In China, antitrust and national security reviews are becoming more strict for both domestic and foreign M&A. On July 10th, 2021, the Anti-monopoly Bureau of State Administration for Market Regulation released a decision prohibiting the merger of two internet corporations. This was the first time the bureau prohibited such transactions in the internet industry, which in our view, hints at a stricter antitrust stance from the Chinese government. Furthermore, new regulations in the gaming services and beauty sector are expected to restrict some M&A deal activity. Specifically, minors now face gaming restrictions and the beauty industry now requires medical special licensing for advertisements.

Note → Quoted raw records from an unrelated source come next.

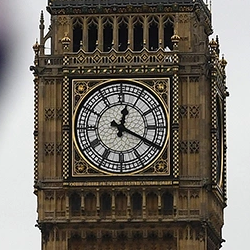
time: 12:19
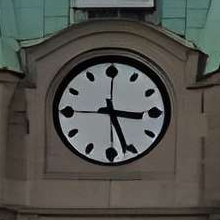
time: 3:26
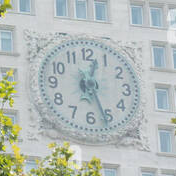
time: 12:26
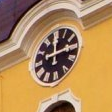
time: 12:13
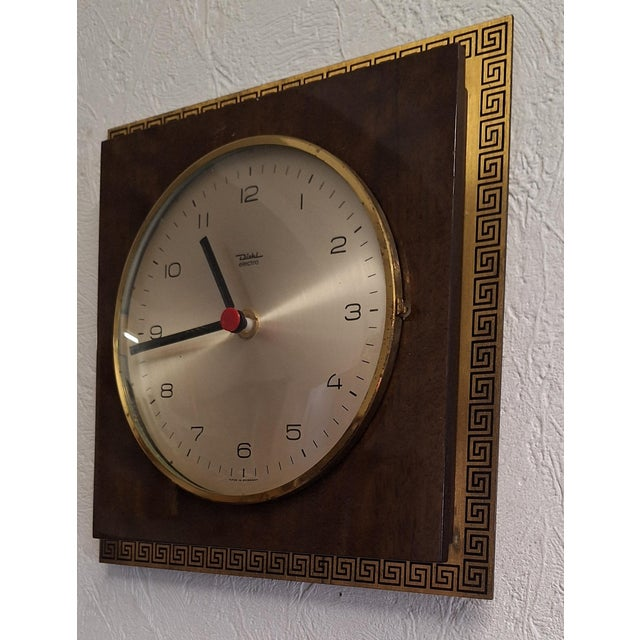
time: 10:43
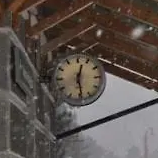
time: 12:28
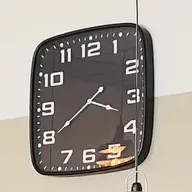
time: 3:39
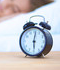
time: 6:01
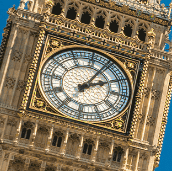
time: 2:04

Across the world, a similar shift toward anti-trust regulation and scrutiny can be also seen, especially in the United States. In comparison to the Trump administration, the Biden Administration has been taking a more aggressive stance on anti-trust regulation. In July 2021, President Biden instructed antitrust agencies to enforce stricter regulations to prevent competitive harm in the labour market and increase consumer prices. Moreover, they have modified various antitrust policies with aggressive approaches, adding to the uncertainty and administrative burden on any potential M&A deals. Further complicating the landscape, we note that the SEC proposed a rule to increase the transparency of private equity funds. From February 9th, 2022, private-equity funds are mandated to yearly audits and issue quarterly statements detailing fees and performance.
Thus, in light of recent interest hikes and the macroeconomic environment, PE-backed deal activity is expected to face some headwinds. In terms of buyout strategies, the increased interest rate would result in the debt becoming relatively more expensive. Leveraged buyout allows the private equity firm to finance the purchase of a target company with some capital of their own, and rely on debts such as loans. With increased interest rates, the debts become relatively more expensive and would result in reduced margins. New investments would result in investments that increase the financial strain on the target company and lower the potential return on equity.
Figure 2: Impact of Rising Rates on Entry Valuation for Companies with Floating Rate Loan [Source: WilShire]
As shown above, increased interest rates will drive higher discount rates and lower present values of future cash flows, indicating reduced entry valuation. On a similar token, exit valuations are also expected to fall. This could become a double-edged sword; valuation provides an attractive entry price for private equity investors that intend to make new investments, while it may become a less profitable exit price for private equity investors that intend to exit. To conclude, while the private equity industry has had a record-breaking year in 2021, it must embrace newly coming regulations, interest hikes, and changing macroeconomic environment.